From the temple, head South until you reach Doyers Street. This crooked alley, once infamous for being the center of tong-turf-wars, is now frequently featured in movies depicting Chinatown. Stop either at Nom Wah Tea Parlor (the first dim sum–think Chinese tapas–restaurant established in 1920, http://nomwah.com/, 13 Doyers Street) or Joe’s Shanghai for lunch/dinner. Situated on Pell Street (another quintessential street in Chinatown—this narrow alley is crowded with Chinese signs, and is also a good place for a cheap haircut), Joe’s Shanghai boasts the city’s best soup dumplings (http://www.joeshanghairestaurants.com/, 9 Pell Street). Expect a wait to be seated, and be warned that the dining experience might be just as chaotic as the streets of Chinatown, but you’re guaranteed to love the dumplings, and the prices are unbeatable for New York City. If you’re entirely too hungry to wait around for a seat at Joe’s Shanghai, head across the street to the less-crowded Famous Sichuan (http://www.famoussichuan.com/, 10 Pell Street) for Chinese Hot Pot—like fondue, a hot pot filled with boiling broth (spicy or mild) allows you to cook your own food at the table—and the menu has some very interesting ingredients for those more adventurous eaters.
After honing your chopsticks skills at lunch or dinner, walk West to Mott Street. Although those visiting Chinatown might first associate the center of the neighborhood with Canal Street, to me, Mott really is the heart. Less crowded and chaotic than Canal (although not entirely!) Mott is lined with restaurants, markets, and novelty stores but lacks the frenetic foot and car traffic of Canal. On the corner of Bayard and Mott, stop into Yunhong Chopstick Shop (http://www.happychopsticks.com/, 50 Mott Street)—an entire store filled with chopsticks! Ranging from $5 to a couple hundred dollars, pick up a souvenir to remember the day.
To end the night, take a short walk (about 12 minutes) over to 169 Bar (http://www.169barnyc.com/cmsmadesimple/, 169 East Broadway).
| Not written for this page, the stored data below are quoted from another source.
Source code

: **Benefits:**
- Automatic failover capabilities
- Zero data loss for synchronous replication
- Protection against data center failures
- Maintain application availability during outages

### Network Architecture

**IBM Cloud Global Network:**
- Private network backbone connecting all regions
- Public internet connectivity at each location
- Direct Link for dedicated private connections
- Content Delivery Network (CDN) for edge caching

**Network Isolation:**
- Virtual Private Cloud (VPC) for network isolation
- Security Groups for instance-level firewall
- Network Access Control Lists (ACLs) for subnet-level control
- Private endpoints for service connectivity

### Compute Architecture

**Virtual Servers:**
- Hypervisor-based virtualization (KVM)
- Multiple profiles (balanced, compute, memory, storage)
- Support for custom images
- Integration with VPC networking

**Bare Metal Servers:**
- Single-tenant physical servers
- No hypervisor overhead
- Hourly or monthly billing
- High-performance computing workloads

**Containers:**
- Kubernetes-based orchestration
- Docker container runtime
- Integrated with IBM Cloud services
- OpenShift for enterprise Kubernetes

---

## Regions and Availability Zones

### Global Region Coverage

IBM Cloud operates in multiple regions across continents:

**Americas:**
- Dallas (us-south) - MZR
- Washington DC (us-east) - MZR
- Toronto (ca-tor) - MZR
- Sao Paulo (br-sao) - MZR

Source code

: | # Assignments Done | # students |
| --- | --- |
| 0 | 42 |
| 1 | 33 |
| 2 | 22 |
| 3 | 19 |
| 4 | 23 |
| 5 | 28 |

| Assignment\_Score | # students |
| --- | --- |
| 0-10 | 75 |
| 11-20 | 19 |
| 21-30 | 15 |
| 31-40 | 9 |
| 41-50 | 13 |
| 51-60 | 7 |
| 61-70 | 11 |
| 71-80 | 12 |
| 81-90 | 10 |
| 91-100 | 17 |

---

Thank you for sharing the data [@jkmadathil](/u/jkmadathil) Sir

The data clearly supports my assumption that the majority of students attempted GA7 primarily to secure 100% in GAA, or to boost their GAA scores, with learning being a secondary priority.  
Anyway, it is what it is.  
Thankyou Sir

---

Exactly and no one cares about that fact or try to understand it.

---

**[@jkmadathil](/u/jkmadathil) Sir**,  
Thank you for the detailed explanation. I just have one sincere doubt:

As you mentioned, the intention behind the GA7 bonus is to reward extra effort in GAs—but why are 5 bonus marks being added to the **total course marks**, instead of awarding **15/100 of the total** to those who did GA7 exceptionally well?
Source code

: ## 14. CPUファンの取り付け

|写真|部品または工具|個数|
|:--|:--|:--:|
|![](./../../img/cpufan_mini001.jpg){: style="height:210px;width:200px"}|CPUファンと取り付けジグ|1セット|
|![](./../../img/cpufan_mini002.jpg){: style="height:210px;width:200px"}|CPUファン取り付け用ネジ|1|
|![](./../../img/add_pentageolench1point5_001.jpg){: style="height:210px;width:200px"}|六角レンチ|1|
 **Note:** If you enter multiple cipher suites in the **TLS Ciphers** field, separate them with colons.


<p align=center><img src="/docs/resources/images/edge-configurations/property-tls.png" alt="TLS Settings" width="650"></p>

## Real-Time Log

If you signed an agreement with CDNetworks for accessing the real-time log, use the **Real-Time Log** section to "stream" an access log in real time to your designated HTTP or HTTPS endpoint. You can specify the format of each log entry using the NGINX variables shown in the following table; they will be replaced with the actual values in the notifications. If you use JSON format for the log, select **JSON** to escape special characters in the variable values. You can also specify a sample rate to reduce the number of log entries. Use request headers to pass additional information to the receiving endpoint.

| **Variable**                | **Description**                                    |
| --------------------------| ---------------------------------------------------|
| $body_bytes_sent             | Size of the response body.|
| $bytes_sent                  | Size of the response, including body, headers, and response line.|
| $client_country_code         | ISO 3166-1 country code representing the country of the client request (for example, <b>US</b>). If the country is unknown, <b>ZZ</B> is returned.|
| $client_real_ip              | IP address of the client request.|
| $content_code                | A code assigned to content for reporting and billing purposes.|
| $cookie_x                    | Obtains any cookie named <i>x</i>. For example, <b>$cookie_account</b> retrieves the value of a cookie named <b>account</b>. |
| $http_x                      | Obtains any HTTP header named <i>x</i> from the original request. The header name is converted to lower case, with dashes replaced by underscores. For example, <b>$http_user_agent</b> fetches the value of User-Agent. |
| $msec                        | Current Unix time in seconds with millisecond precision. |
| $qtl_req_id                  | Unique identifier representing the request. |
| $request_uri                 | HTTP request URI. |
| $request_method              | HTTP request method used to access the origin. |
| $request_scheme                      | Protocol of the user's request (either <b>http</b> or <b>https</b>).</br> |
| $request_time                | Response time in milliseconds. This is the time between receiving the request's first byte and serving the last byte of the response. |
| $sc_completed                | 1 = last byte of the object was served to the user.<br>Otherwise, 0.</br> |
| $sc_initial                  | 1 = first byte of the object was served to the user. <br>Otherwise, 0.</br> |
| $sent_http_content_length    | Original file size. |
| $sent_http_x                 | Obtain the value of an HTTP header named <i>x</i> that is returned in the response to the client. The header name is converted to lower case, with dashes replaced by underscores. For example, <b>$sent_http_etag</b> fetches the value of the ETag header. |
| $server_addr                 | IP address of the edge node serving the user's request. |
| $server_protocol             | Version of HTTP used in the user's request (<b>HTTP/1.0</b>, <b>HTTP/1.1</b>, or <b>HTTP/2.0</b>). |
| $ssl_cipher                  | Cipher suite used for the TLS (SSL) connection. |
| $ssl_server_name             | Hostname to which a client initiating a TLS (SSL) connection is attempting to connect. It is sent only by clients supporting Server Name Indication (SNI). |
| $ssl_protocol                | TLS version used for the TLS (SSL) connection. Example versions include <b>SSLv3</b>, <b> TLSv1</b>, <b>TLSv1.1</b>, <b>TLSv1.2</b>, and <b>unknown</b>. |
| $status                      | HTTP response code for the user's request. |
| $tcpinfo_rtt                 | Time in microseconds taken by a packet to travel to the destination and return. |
This eclectic bar brags an absolutely unbeatable happy hour: from 1 to 7:30 pm, for $3 you can get a beer and a shot or, put your chopsticks to work, and order $3 pork or vegetarian dumplings.
That’s all I can suggest at the moment, but I feel my ventures into Chinatown are not over. If ever you’re feeling as though you’ve seen all of New York—Chinatown is the place to visit, if not for a new experience than to see at work a neighborhood where community remains very visible.